On lui reproche d’avoir tenu des propos incompatibles avec la ligne du parti sur BFM-TV, RMC et à l’hebdomadaire Rivarol. Il avait notamment affirmé qu'il n'avait jamais tenu le maréchal Pétain pour un traître.
L'exclusion du fondateur du parti est l'aboutissement d'une longue lutte entre le père et la fille, cette dernière voulant dédiaboliser le FN, et effacer l'image d'un parti raciste et xénophobe qu'entretenait Jean-Marie Le Pen.
Une page de l'histoire du FN se tourne alors.
Décembre 2016 : Marion Maréchal Le Pen face à Philippot
En décembre 2016, à quelques mois de l'élection présidentielle et des législatives, Marion Maréchal-Le Pen se prononce contre le remboursement de l'interruption volontaire de grossesse (IVG). Dans la foulée, Marine Le Pen la recadre, suivie par Florian Philippot, qui qualifie celle qui est alors députée du Vaucluse de «seule et isolée».
Ce recadrage suscite une vague de soutiens envers Marion Maréchal-Le Pen, plus populaire au sein du parti que Florian Philippot. Et Marion Maréchal-Le Pen réplique, estimant à son tour que ce dernier est «minoritaire». Elle égratigne même Marine Le Pen, affirmant qu'il n'y avait pas eu «de débat en interne» sur l'IVG, critiquant ainsi la gestion du parti.
Quelques mois plus tard, au lendemain de l'élection présidentielle, Marion Maréchal-Le Pen annoncera qu'elle quitte la politique.
Mais si Florian Philippot reste, il a beaucoup perdu dans cette affaire, s'attirant l'hostilité de la branche la plus conservatrice des militants. Cette crise sonnera comme le début de sa disgrâce, qui aboutira à son départ du FN.
La démission de Philippot
Suite à la crise ouverte avec Marion Maréchal-Le Pen, Florian Philippot se retrouve affaibli. Et les désaccords avec Marine Le Pen s'accentuent lorsqu'il lance son association, Les Patriotes, le 15 mai, sans même attendre la fin des législatives. Ce qui lui vaut de nombreuses critiques au sein du FN, y compris de la part de Marine Le Pen. «J’ai trouvé que le calendrier était étonnant. Disons que ça aurait pu attendre. Ça crée des incompréhensions», déclare cette dernière. Le 15 septembre, elle le rappelle une nouvelle fois à l'ordre, appelant à se que «tous les dirigeants du FN» se recentre sur la refondation du FN.
Dans la foulée, Philippot affirme qu'il ne quittera pas la présidence des Patriotes, et se dit même prêt à quitter le FN si ce dernier abandonne la sortie de l'Euro.

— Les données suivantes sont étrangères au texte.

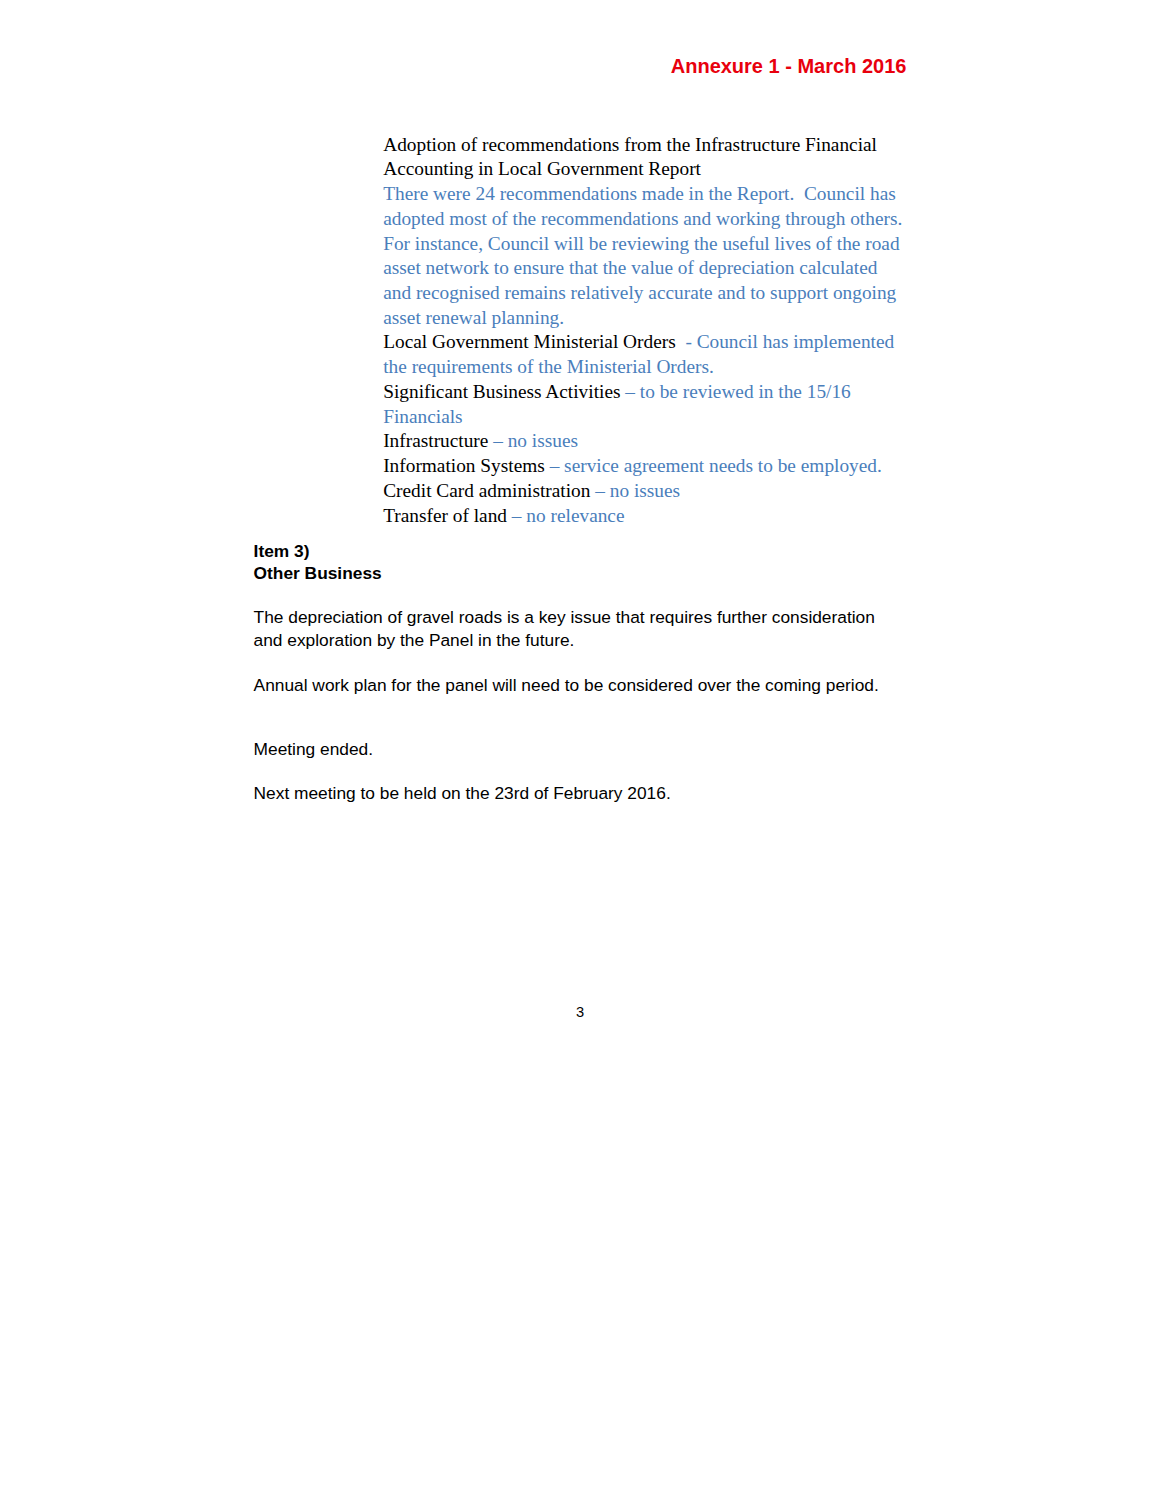Annexure 1 - March 2016
Adoption of recommendations from the Infrastructure Financial Accounting in Local Government Report
There were 24 recommendations made in the Report. Council has adopted most of the recommendations and working through others. For instance, Council will be reviewing the useful lives of the road asset network to ensure that the value of depreciation calculated and recognised remains relatively accurate and to support ongoing asset renewal planning.
Local Government Ministerial Orders - Council has implemented the requirements of the Ministerial Orders.
Significant Business Activities – to be reviewed in the 15/16 Financials
Infrastructure – no issues
Information Systems – service agreement needs to be employed.
Credit Card administration – no issues
Transfer of land – no relevance
Item 3)
Other Business
The depreciation of gravel roads is a key issue that requires further consideration and exploration by the Panel in the future.
Annual work plan for the panel will need to be considered over the coming period.
Meeting ended.
Next meeting to be held on the 23rd of February 2016.
3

Mercredi, Marine Le Pen retire à Florian Philippot son rôle de vice-président du FN chargé de la stratégie et de la communication, ainsi que la présidence des Patriotes. Il se retrouve alors vice-président sans délégation.
Le message est clair, et dès le lendemain Florian Philippot annonce sa démission. «Je suis venu pour la dédiabolisation du FN, je suis venu pour que les outrances du passé soient terminées, a-t-il expliqué, estimant que «la refondation du parti est un retour en arrière terribl». «Le FN est rattrapé par ses vieux démons», a-t-il ajouté.
Marine Le Pen s'est montré pour sa part impitoyable avec Florian Philippot. «Tous ceux qui ont souhaité mener une aventure solitaire ont disparu, ça a été le cas de Bruno Mégret, de Carl Lang et ce sera le cas de Florian», a-t-elle déclaré.